Bell was unarmed when police shot him in the head in his driveway in November 2004. Robert Jambois, then Kenosha County district attorney, declined to charge the officers involved. A department investigation ruled the shooting justified.
Bell’s family, however, won a $1.75 million settlement in March after filing a lawsuit that accused the officers of excessive force and civil rights violations. Although Strausbaugh did not pull the trigger, he conducted the initial traffic stop of Bell, forced him to the ground and stunned him with a Taser, according to the lawsuit. Strausbaugh also was one of two officers restraining Bell when a third officer shot him in the head at close range, the suit says.
“Our family is sickened by this tragic event and is acutely aware of the pain his family feels,” Bell’s father, retired Air Force Lt. Colonel Michael M. Bell, said Monday.
In the years since the shooting, Michael M. Bell has waged a publicity campaign including a website and billboards calling for an independent commission to review all fatal police shootings in the state.
Just last week, state Rep. Peter Barca (D-Kenosha), majority caucus chairman, responded in a letter to the elder Bell. Barca has asked the nonpartisan state Legislative Council to research the law surrounding the issue of fatal police shootings, according to the letter, dated Oct. 26.
Strausbaugh’s suicide, the second in the department in the past six months, has been very difficult on his co-workers, Morrissey said.

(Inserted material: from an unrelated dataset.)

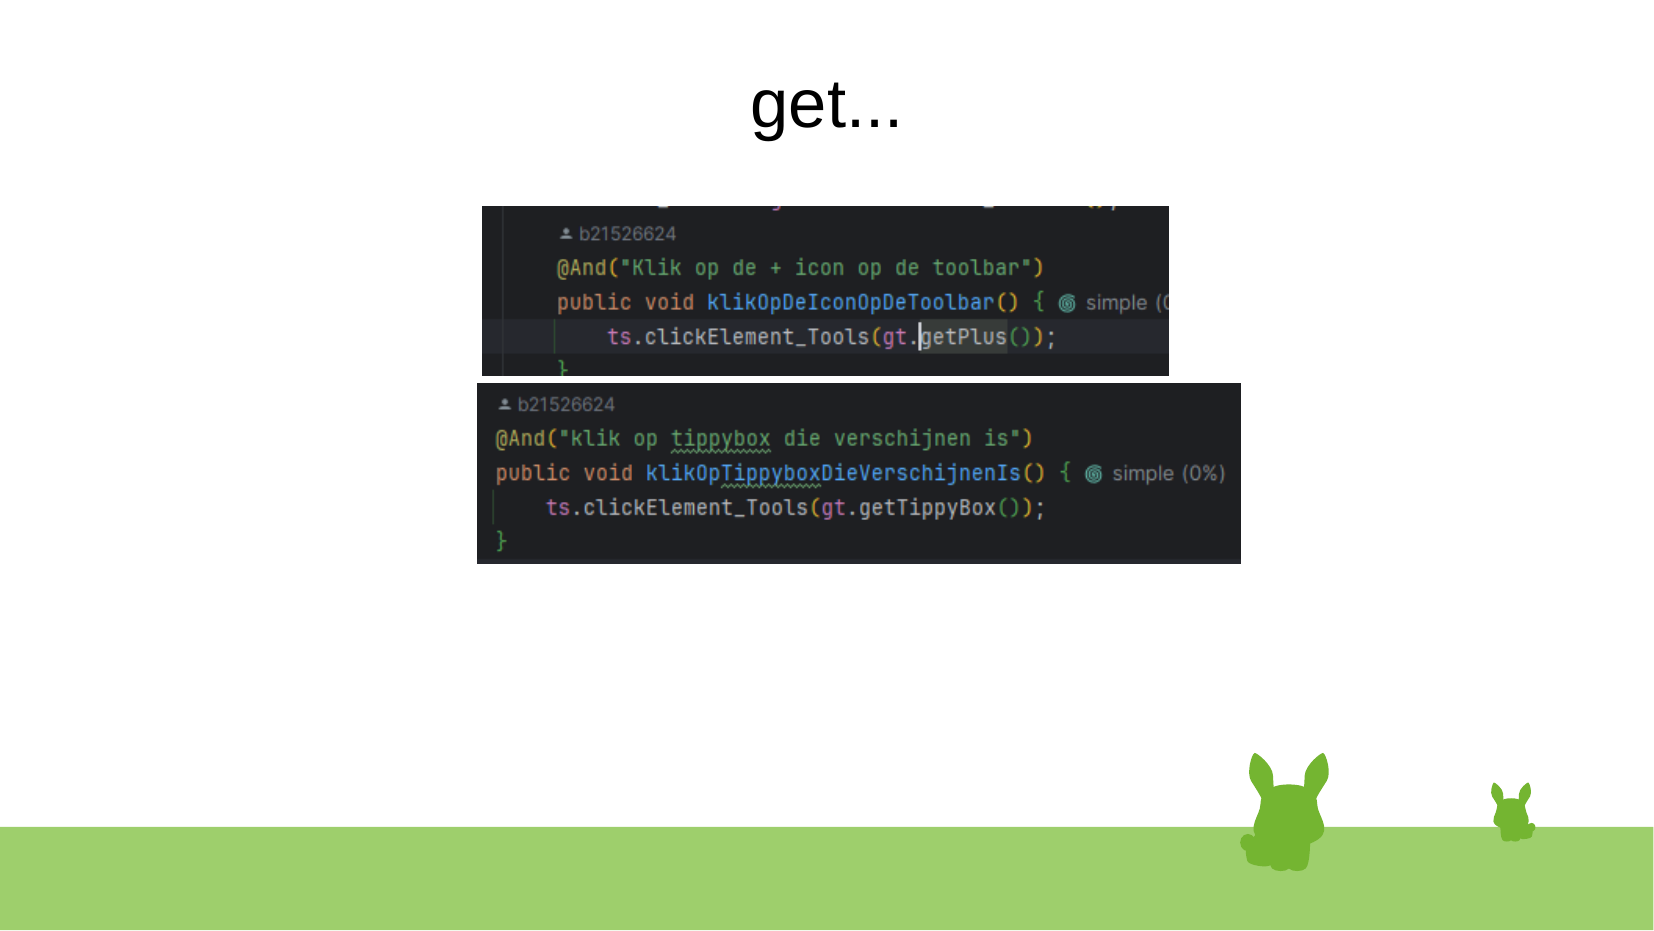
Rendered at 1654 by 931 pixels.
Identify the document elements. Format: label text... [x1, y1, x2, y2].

picture [482, 206, 1169, 376]
picture [477, 383, 1241, 564]
title get... [88, 29, 1565, 178]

“He served the department a little over 10 years and did an outstanding job,” Morrissey said.
Every 17 to 21 hours, a police officer in the United States commits suicide, according to Robert E. Douglas Jr., founder and executive director of the National POLICE Suicide Foundation. He estimated that 30% to 40% of officers suffer from post-traumatic stress disorder.
It is not uncommon for stressful incidents on the job to lead to marital problems, he said. The officer generally does not want to talk about the incident and the spouse does, which leads to communication breakdowns, he said.
“The shooting of any human being and especially the killing of any human being is a tremendous emotional trauma,” Douglas said. “The trauma is devastating, and this family now is going to be devastated.”